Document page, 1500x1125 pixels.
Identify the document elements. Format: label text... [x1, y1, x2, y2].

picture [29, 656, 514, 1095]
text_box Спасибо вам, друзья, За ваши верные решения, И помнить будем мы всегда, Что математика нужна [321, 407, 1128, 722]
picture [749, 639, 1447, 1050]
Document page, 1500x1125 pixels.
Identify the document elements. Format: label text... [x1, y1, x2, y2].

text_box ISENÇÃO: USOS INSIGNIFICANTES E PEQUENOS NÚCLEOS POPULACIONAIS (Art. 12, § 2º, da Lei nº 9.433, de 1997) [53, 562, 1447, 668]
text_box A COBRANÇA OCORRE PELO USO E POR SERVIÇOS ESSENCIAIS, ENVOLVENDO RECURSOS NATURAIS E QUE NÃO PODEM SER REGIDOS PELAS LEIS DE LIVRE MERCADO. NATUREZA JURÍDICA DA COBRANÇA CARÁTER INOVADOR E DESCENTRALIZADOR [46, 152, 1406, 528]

= = = =

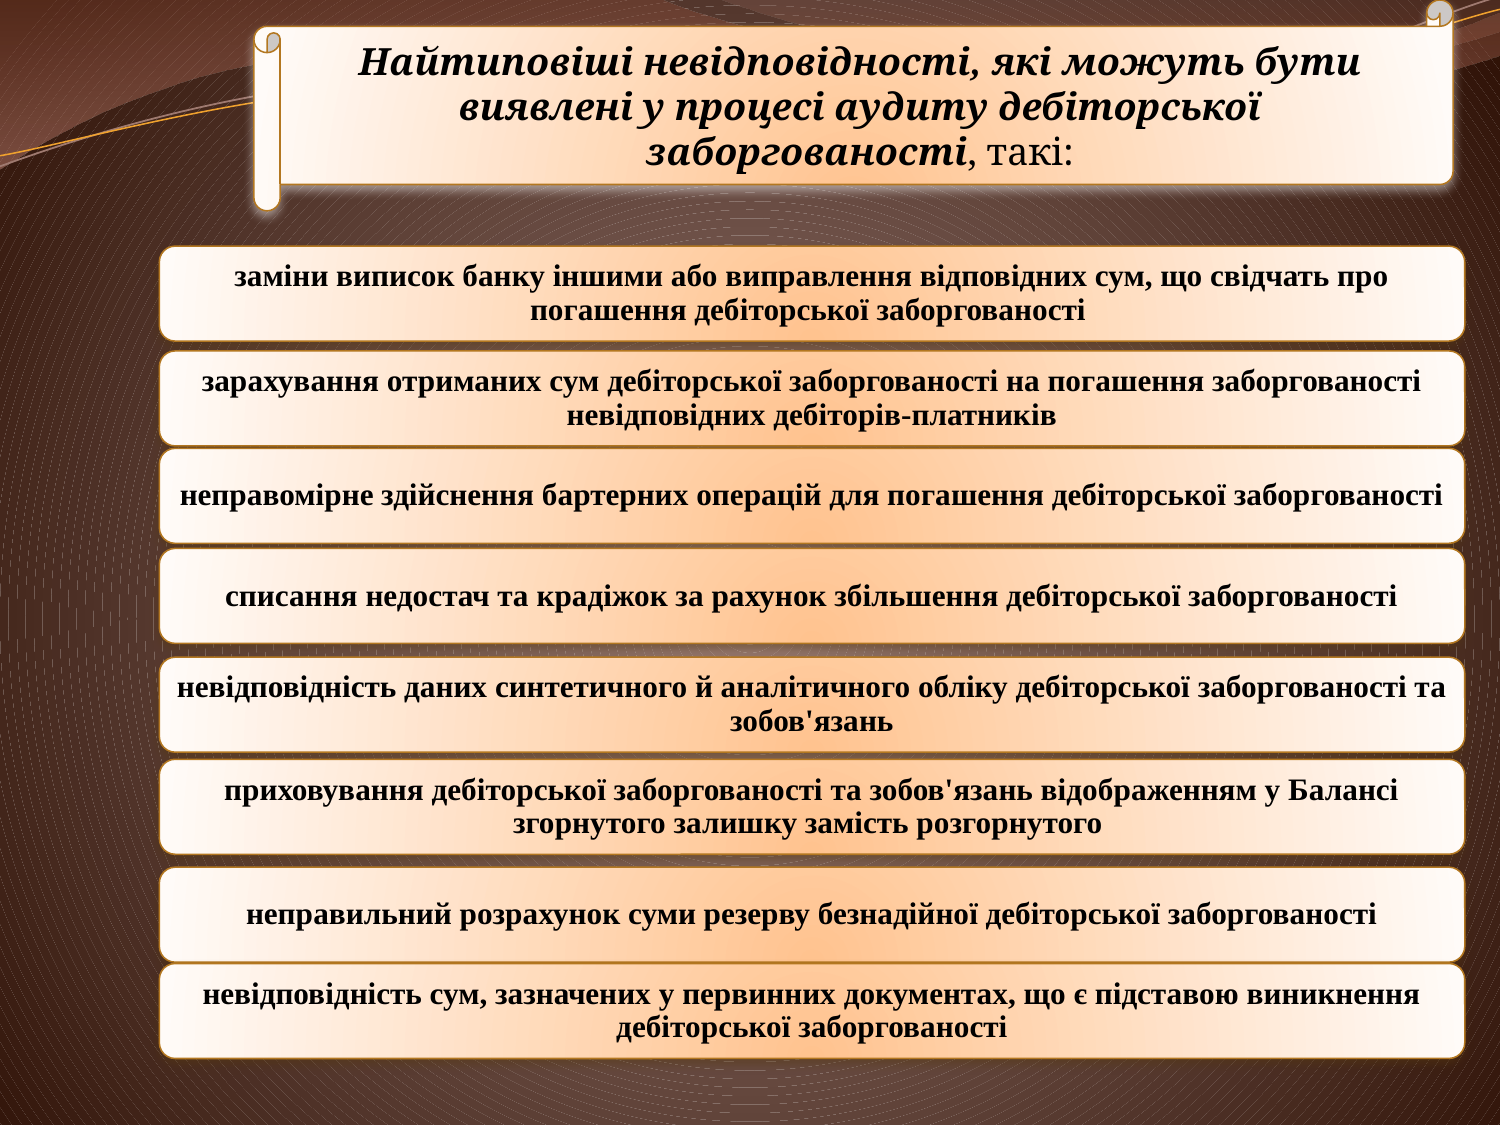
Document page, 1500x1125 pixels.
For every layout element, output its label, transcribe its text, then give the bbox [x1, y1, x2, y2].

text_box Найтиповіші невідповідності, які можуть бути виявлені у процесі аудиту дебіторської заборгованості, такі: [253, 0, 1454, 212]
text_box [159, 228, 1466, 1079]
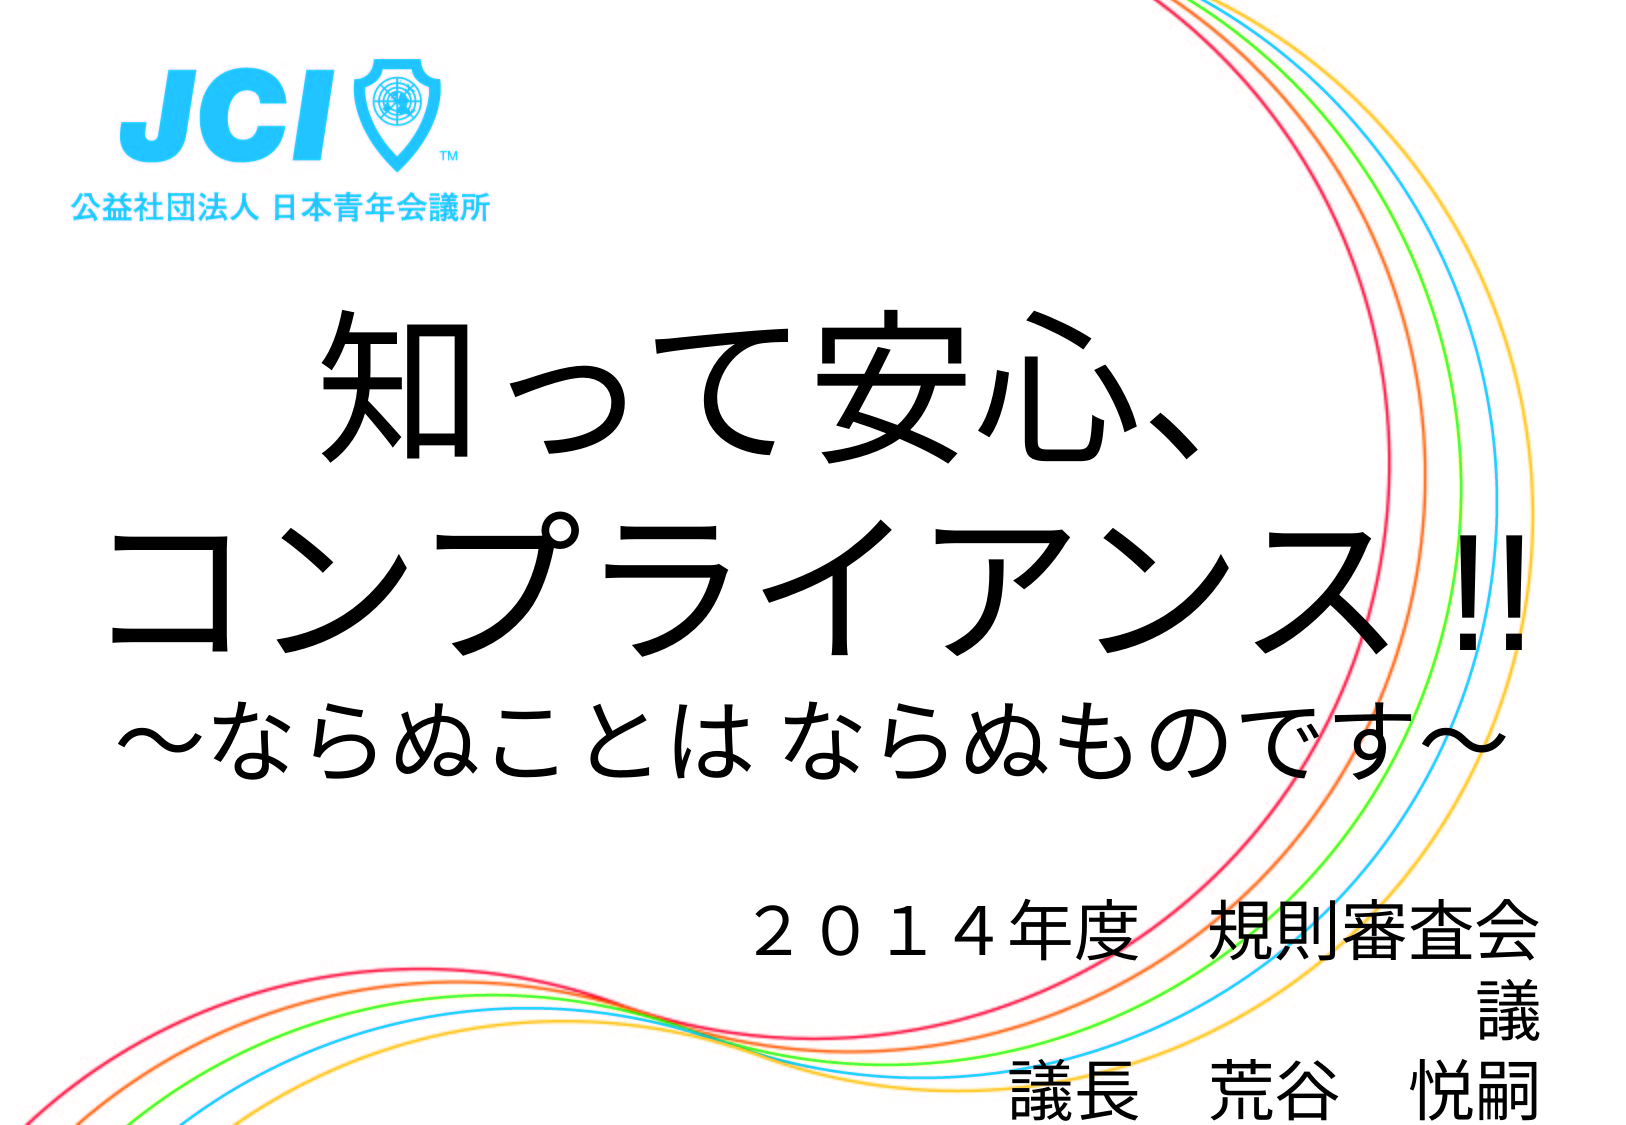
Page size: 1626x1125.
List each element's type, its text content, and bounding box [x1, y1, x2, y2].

= = = =

Your instructions:
Repeat word for word the lines above that run from the line containing "Page size: 1626x1125." through the line containing "List each element's", both ends included, and nothing else.

Solution:
Page size: 1626x1125.
List each element's type, its text content, and bounding box [x1, y1, x2, y2].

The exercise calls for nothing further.